Xerfi Canal présente l'analyse de Maïté Jauréguy-Naudin, directrice du Centre Energie de l'Ifri
Maïté Jaureguy-Naudin a publié deux articles :
- "The European Power System - Decarbonization and Cost Reduction: Lost in Transmissions?", Note de l'Ifri, janvier 2012. En savoir plus
- "Une électricité européenne sobre en carbone : l'impasse ?", Politique étrangère, n°1/2012. En savoir plus
Immédiatement après la catastrophe de Fukushima, l’Allemagne a annoncé sa volonté de sortir du nucléaire. A la suite de la décision allemande de nombreuses voix se sont élevées en France pour remettre en cause le choix du nucléaire : l’exemple allemand ne serait-il pas à suivre ?
Mais le problème est d’emblée mal posé. Il ne s’agit pas en effet d’être pour ou contre le nucléaire mais bien de déterminer un bouquet de production d’électricité qui permette de satisfaire les trois enjeux fondamentaux de toute politique énergétique : garantir la sécurité des approvisionnements, maîtriser les coûts et lutter contre le changement climatique. Tout cela dans un contexte où l’existant joue un rôle fondamental, la durée de vie des moyens de production s’étalant sur plusieurs années.

* **DONNÉES FOURNIES**
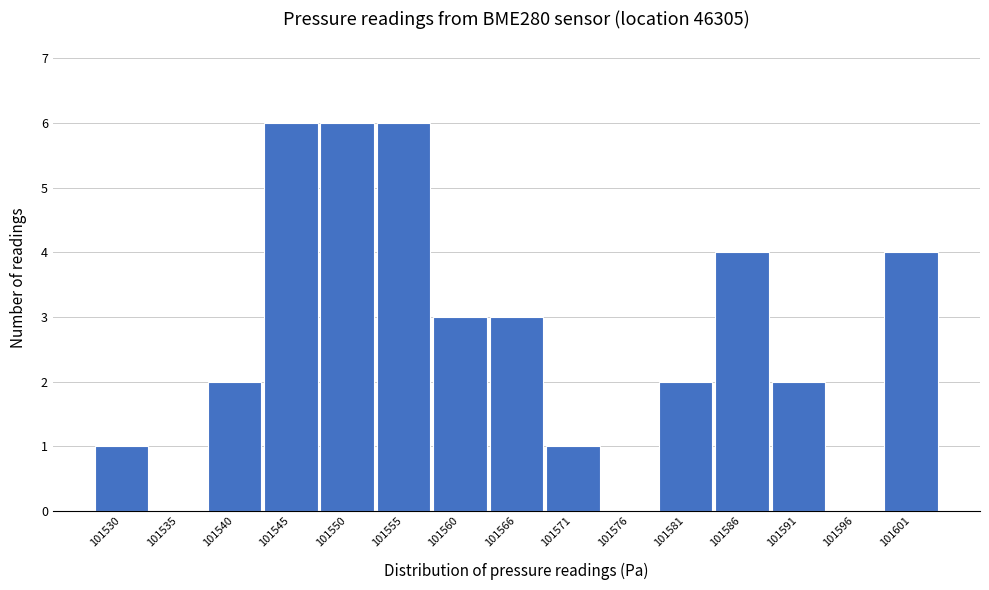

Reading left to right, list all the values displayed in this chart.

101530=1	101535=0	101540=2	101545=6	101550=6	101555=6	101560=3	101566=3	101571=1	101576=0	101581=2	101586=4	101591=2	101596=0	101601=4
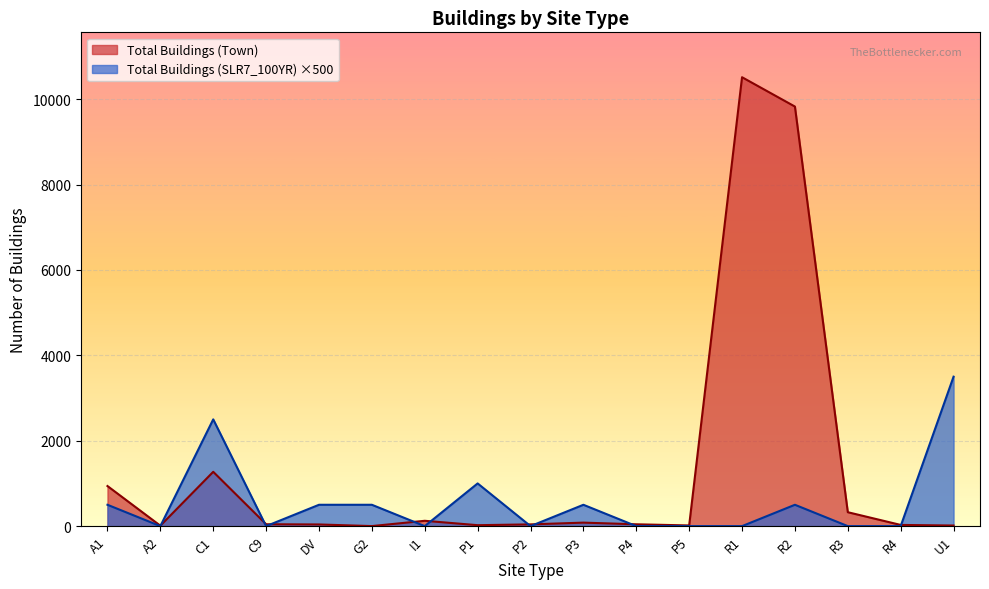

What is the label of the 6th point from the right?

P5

* **CONSIGNE 1**
Recopiez fidèlement le passage du texte qui s'ouvre sur les mots contenant « Mais le problème » et se clôt sur « sur plusieurs années. ».
* **CONSIGNE 2**
Énumérez les enjeux fondamentaux de toute politique énergétique que mentionne le texte.
Ces données n'ont aucun lien avec le texte.

* **RÉPONSE 1**
Mais le problème est d’emblée mal posé. Il ne s’agit pas en effet d’être pour ou contre le nucléaire mais bien de déterminer un bouquet de production d’électricité qui permette de satisfaire les trois enjeux fondamentaux de toute politique énergétique : garantir la sécurité des approvisionnements, maîtriser les coûts et lutter contre le changement climatique. Tout cela dans un contexte où l’existant joue un rôle fondamental, la durée de vie des moyens de production s’étalant sur plusieurs années.

* **RÉPONSE 2**
- Garantir la sécurité des approvisionnements
- Maîtriser les coûts
- Lutter contre le changement climatique